Former Speaker of the South Carolina House Bobby Harrell, R-Charleston, pleaded guilty Thursday to six counts of use of campaign funds for personal expenses and has resigned from his seat in the South Carolina House of Representatives.
In a plea hearing at the Richland County courthouse, Harrell was sentenced to six years in prison, suspended in favor of three years of probation with a $30,000 fine. The 58-year-old Republican agreed to the following conditions in a written plea agreement:
- Harrell agreed not to seek or hold public office for the three years he is on probation. The Charleston Republican was first elected to the House in 1993 and elected Speaker in 2005.
- Harrell will pay a $30,000 fine plus an additional $93,958 to the general fund of South Carolina. Harrell will also turn over all of his remaining campaign account to the state’s general fund. That amount was not immediately available.
The 1st Circuit Solicitor’s Office on Thursday also revealed a new, tenth indictment handed down against Harrell (one of the six counts included in the plea). The plea deal does not affect the three previous misconduct and false reporting charges related to the case. Prosecutors agreed not to prosecute these four counts in exchange for Harrell paying the nearly $124,000 required in the plea deal and cooperating in future investigations.
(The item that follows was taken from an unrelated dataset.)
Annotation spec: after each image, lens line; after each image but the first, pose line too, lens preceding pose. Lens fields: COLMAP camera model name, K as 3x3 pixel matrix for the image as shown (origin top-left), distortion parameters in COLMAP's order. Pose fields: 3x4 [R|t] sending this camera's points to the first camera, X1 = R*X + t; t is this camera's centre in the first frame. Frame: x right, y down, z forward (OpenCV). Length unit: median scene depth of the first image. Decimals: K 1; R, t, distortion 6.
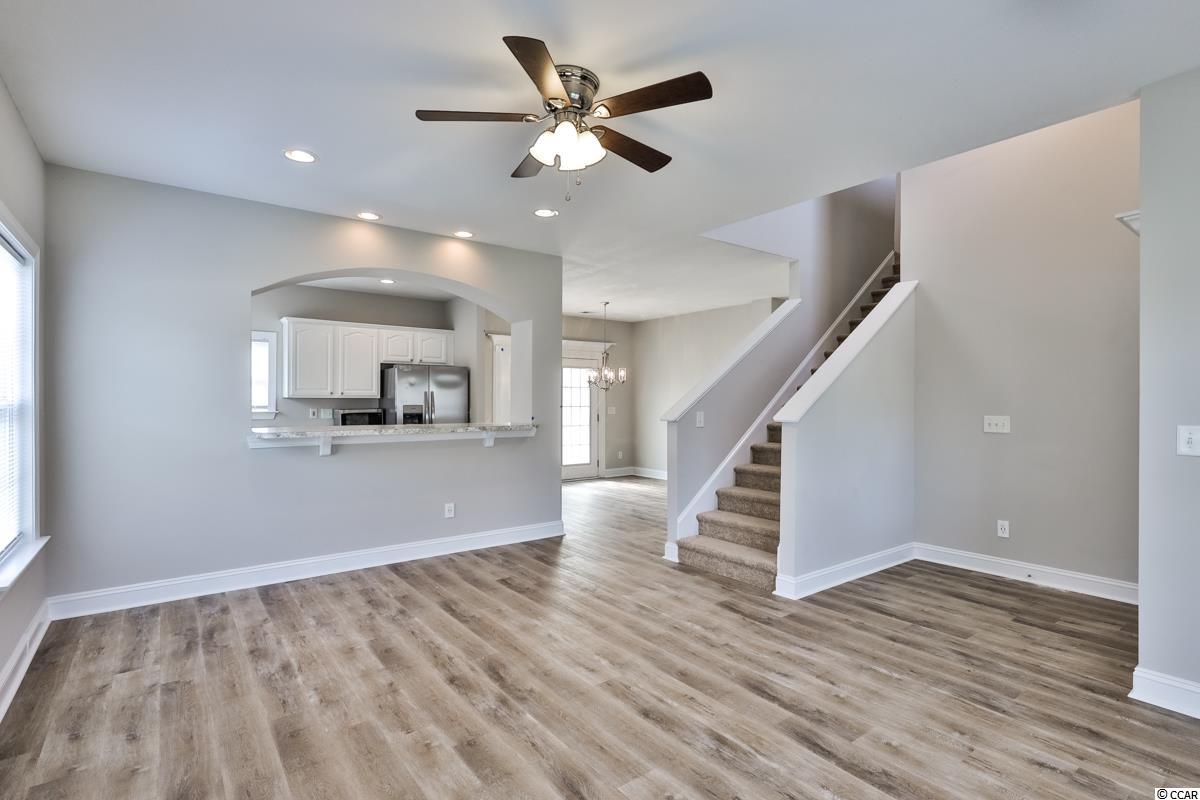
lens RADIAL K [[580.0, 0, 600.0], [0, 580.0, 400.0], [0, 0, 1]] dist [0.023186, 0.000117]
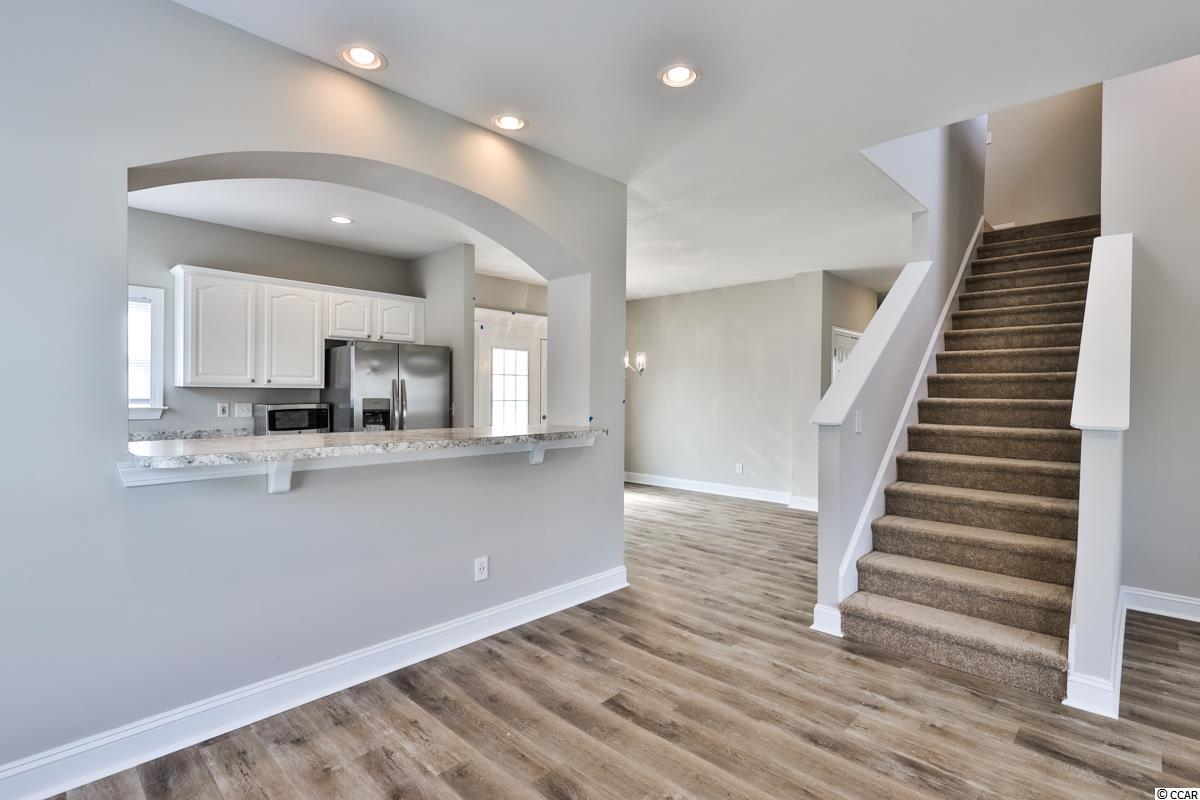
lens RADIAL K [[566.5, 0, 600.2], [0, 566.5, 397.1], [0, 0, 1]] dist [0.009068, -0.000021]
pose [[0.986456, 0.004382, 0.163970, -0.233289], [-0.005440, 0.999967, 0.006003, 0.002034], [-0.163938, -0.006814, 0.986447, 0.381157]]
The plea agreement requires Harrell to cooperate with state and federal prosecutors, including to possibility of testifying “fully and truthfully at any trials or other proceeding” in state or federal court. He must also submit to polygraph examinations.
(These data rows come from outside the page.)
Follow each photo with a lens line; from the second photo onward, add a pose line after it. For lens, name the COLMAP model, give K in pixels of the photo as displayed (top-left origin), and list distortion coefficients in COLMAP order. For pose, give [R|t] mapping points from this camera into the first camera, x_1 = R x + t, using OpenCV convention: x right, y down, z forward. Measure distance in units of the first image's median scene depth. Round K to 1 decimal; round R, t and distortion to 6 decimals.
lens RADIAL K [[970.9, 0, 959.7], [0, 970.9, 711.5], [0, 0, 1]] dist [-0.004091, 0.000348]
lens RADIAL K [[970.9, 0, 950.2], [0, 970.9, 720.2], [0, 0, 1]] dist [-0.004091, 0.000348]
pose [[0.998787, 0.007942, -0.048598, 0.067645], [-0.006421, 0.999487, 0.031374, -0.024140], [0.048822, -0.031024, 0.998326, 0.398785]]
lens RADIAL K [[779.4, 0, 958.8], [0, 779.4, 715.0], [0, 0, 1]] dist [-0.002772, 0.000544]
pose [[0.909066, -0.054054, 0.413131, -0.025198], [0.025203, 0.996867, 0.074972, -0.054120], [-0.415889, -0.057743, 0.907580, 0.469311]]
During the Thursday hearing, Harrell repeatedly answered “yes,” to questions by Judge Casey Manning asking if the charges against him were true. But afterwards he released a statement saying he still did not believe he had done anything wrong.
“I have agreed to this today to end what has been a two year nightmare,” he said in an email released by the South Carolina House GOP. “This has been incredibly hard on my family and me, and it is time for it to end. We have a fundamental disagreement over the proper use of a campaign account to fly a private aircraft to conduct state and campaign business, but to continue to fight this would have taken at least another year, possibly two.”
He thanked those who had offered “words of encouragement and prayers” for his wife and himself and said he would try to find other ways to serve the Lowcountry and South Carolina.
Prosecutors said the six charges to which Harrell pleaded guilty all dealt with use of a private plane. Harrell is a registered pilot and would often reimburse himself with campaign funds after reporting flights he had made to Columbia from his home in Charleston. A State Law Enforcement Division investigation found the Speaker had reimbursed himself $650 per hour for each flight, which Pascoe said was enough to help pay for the plane.
“The majority of the flights were for actual legislative and campaign purposes,” 1st Solicitor David Pascoe told the court Thursday. “But the defendant still derived an improper personal benefit for it.” However, SLED investigators flagged a handful of 2009 flights they considered suspicious. One of those was a January 8 flight that year to Fort Lauderdale, Florida. While Harrell reported the trip as “legislative travel” on his campaign expense report. But Pascoe said Harrell actually flew with family and friends to attend a high school baseball tournament.
Pascoe said SLED investigators also identified four round trip flights Harrell reported from Charleston to Columbia that he called “non-existent.” However, prosecutors allowed Harrell’s legal team to add a “caveat” during his guilty plea that maintained the flights did occur, but he would plead guilty to improperly reimbursing himself.
The solicitor insisted investigators had evidence to show Harrell did not fly to Columbia on those days, “The State can prove the trip did not happen, but if he agrees that he’s guilty of this charge and that he received an excessive benefit, then I’m fine with that,” he told Judge Manning.
Pascoe continued that investigators were able to obtain flight records and pilot logs which showed the Speaker used the plane for much less time than he reported on his campaign forms. Prosecutors said cell phone records on the dates in question show Harrell’s phone signal moving between Columbia and Charleston in a manner consistent with driving rather than flying.
The First Circuit Solicitor took over the case’s prosecution following a months-long legal fight this spring. Harrell’s attorneys sought to remove state Attorney General Alan Wilson from the grand jury process, saying he had a conflict of interest. Wilson eventually agreed to remove himself from the grand jury process. The Attorney General’s Office had been gathering evidence for a possible indictment after the State Law Enforcement Division completed a report into Harrell’s activities last year. Wilson had asked SLED to investigate after receiving an initial ethics complaint from South Carolina Policy Council president Ashley Landess.
That SLED report is still yet to be released.
Harrell’s resignation means current acting Speaker Jay Lucas will now take over the position on a permanent basis. “This is a disappointing day for South Carolina and the South Carolina House of Representatives,” he said in a brief statement after Harrell’s conviction. “Days like this test the faith of the citizens of this State in their public officials. It is my hope that bringing this matter involving Speaker Harrell to a close will allow the House to move forward and to focus on the issues important to South Carolina.”
Lucas is the only lawmaker who has said he will run for House Speaker once legislators return to the Statehouse after Election Day.